Anyway, my teacher required us to keep a journal, but we could write whatever we wanted in it as long as we wrote every day. I wrote a very long, rambling, inarticulate poem about “something,” some kind of vicious beast, chasing the speaker during the night. Therapists will say it was gay desire. My teacher didn’t comment much on it (she read them every day). It was notable primarily for its generous use of capitalized words and line breaks, which allowed for a maximum of two words on each line (but frequently only one).

I still have it. I’ve written every since, with the exception of the two years between undergrad and grad.

The Definitive List of Problems with American Poetry

1. There are too many poets. I can’t even tell you how many poetry books are published each year. A lot of them. Nobody in America reads poetry except poets and fiction writers desperate to find a way out of their bland novel life. The problem with poetry in America is that there are just too. many. good. books. to. read. I can’t keep up, much less provide myself with opportunities to read all the great poetry in America’s past. What should I do? Instead of publishing so many books, I suggest we begin publishing digest versions of great books. Poetry’s already so short, we should be able to pack at least What Narcissism Means to Me, Sleeping With the Dictionary, Little Ice Age, and Lie Awake Lake in one convenient, brief package. I mean, we sell hamburger buns in sets of ten.

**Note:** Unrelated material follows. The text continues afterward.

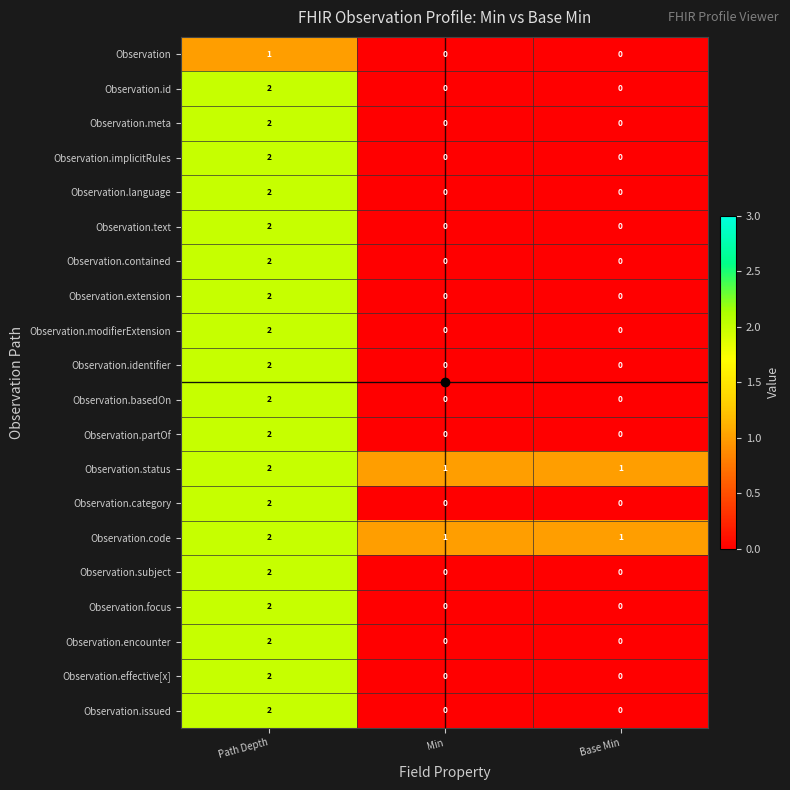

How many Observation.focus values are between 0 and 2?

3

2. There are too many different kinds of poetry. American poetry will never develop a cohesive audience because, unlike television, poetry hasn’t developed “a sitcom,” “a newsmagazine”—something easily consumable and endlessly replacable. For example, imagine every book was written by Ted Kooser or a Ted Kooser surrogate, or a writer mentored by Ted Kooser or what have you. People might develop a taste for that.

3. Most poets are overpaid and become fat and lazy. Yes. We’ve seen this time and time again. I call this the “Hollywoodization” of poetry—and now our literary world is full of waddling Harvey Weinsteins in their black suits and colored ties. We have female Harvey Weinstein impersonators. It’s getting serious, people. Think of the children. When a poet becomes an overpaid poet *poof!* Their next book wins a [insert prestigious award], newspapers insist we’ve been reading him/her all along, and then the rest of their life is crap.

4. We do not enjoy bad poetry in the same way we enjoy bad movies. I have a coworker who is obsessed with the film Pootietang. It’s an awful film, yet she loves it. There is no poetry counterpart to Pootietang. Bad poetry does not become camp. People do not quote bad poetry to each other at parties and then make friends for life. This is unfortunate.

5. Poetry has been swallowed by academia and now bears no resemblance to the actual world. We should supply each American with a new publication, The Idiot’s Guide to Language, and a collectable decoder ring distributed through eBay and Amazon.com. Only Americans who purchase both items will be able to read the poetry being created within academia. Poetry created outside of the academy will fit into one of two new genres of writing: greeting cards or word noise.

6. There are too many lists decrying the problems with American poetry and not enough lists enumerating what’s right. If I’m part of the problem, does that mean I’m solved by the solution? Or does the solution now suddenly bear no resemblance to the problem?